Wednesday, February 6, 2013

ehfiuhfiohfio

No Psych teacher from high school just emailed me his phone number so we can get coffee and catch up sometime.

The high school me that had such a big crush on him is freaking out.

Tuesday, February 5, 2013

My secrets are safer here...

Usually, I'd use Tumblr to blog thoughts, but that has been compromised by ex boyfriends and nosey bitches. Since the only person that checks this doesn't even do it often...AND he's one of the few people I'd trust with my life.

I've decided to redirect my life in the relationship wise and just person wise. HOWEVER, as far as changing my personality, I'm not going to do too much to that. I need to find someone that's going to want me for me. Warts and All so to speak. I'm ready to start dating again, I believe. Not necessarily a relationship, but I wouldn't mind the fun, beginnings. The dates, flirting, constant talking, learning. That's always so exciting. AND if nothing comes of it, no hard feelings! I get a friend out of it.

The guy I assumed would be the easiest to going back to being friends with however, has been such a tool. Honestly, I am so disappointed in him.  I guess that's what I get for having such high expectations of him, just as he had of me. But really...am I that difficult to even want to stay FRIENDS with? Shit dude. I don't even really miss him, I don't think. I feel it's just the physical closeness between two people. I miss holding hands, kissing, sex. I just need   want to just be close to someone. BUT I'm picky about that too..so that's a bit of an issue. I want to feel wanted, and give want back. Even if it's just for a small, false amount of time...which is why this usually works best with a close friend. BUT he's being a tool.

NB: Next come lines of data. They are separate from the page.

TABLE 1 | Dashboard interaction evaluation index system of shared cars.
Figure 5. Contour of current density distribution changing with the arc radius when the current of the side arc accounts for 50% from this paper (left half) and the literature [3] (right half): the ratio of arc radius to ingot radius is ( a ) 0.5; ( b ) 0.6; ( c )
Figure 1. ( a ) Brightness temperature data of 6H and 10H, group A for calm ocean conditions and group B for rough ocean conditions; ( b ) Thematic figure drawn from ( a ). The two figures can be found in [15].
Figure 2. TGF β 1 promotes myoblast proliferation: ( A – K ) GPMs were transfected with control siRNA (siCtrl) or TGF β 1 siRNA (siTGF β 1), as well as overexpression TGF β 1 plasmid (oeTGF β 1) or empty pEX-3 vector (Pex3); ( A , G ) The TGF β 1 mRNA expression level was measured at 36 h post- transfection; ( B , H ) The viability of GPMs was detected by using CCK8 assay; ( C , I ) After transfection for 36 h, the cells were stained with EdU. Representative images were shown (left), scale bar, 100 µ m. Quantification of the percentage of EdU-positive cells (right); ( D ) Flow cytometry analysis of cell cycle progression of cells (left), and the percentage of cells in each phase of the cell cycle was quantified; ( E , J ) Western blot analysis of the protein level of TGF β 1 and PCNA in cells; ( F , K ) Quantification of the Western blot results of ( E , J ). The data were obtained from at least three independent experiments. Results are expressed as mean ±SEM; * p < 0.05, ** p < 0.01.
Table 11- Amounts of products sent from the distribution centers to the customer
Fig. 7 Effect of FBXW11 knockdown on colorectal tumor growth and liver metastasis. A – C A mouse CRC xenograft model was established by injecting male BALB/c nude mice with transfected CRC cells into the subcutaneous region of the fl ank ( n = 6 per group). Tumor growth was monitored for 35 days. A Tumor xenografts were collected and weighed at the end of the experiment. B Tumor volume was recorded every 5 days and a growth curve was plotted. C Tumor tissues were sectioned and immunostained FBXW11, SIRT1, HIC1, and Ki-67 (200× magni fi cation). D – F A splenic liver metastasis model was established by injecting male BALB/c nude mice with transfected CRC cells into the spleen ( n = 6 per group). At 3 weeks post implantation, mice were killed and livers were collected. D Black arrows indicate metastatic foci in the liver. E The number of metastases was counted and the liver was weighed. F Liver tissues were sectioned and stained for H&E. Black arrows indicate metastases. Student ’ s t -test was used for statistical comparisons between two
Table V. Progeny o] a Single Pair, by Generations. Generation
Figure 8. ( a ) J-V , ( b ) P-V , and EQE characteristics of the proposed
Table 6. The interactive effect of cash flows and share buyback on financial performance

Meh. I just want a boy to tell me I'm pretty when we cuddle. It sounds so shallow..BUT it's merely a want. Not a need. I'm stronger than that and I don't, nor will I ever, need a man to feel validated. A lot of that has to do with this girl Alice Stokes Paul I researched. She's SUCH a badass..She fought all through the end of the 2oth century for Women's Rights. A HUGE civil rights activist for Gender Equality. She makes me want to create a cause to fight for. I'm a huge supporter of Invisible Children and Human Trafficking, I think I want to start my own organization for either one of these places. OR finding things that can send clean water to third world countries. I just want to DO something important with my life. Acting isn't as important as making a difference. However, as an actor I'll be able to use my voice, income and connections to help it. I just want to leave this world different than it was when I got here. I want my children to be proud of me and the legacy I left behind.


Anyways, I think that's all for now. I've got some homework to get to.

sometimesIthinkImbetteroffhadIstayedinlovewithhewhowontbenamed.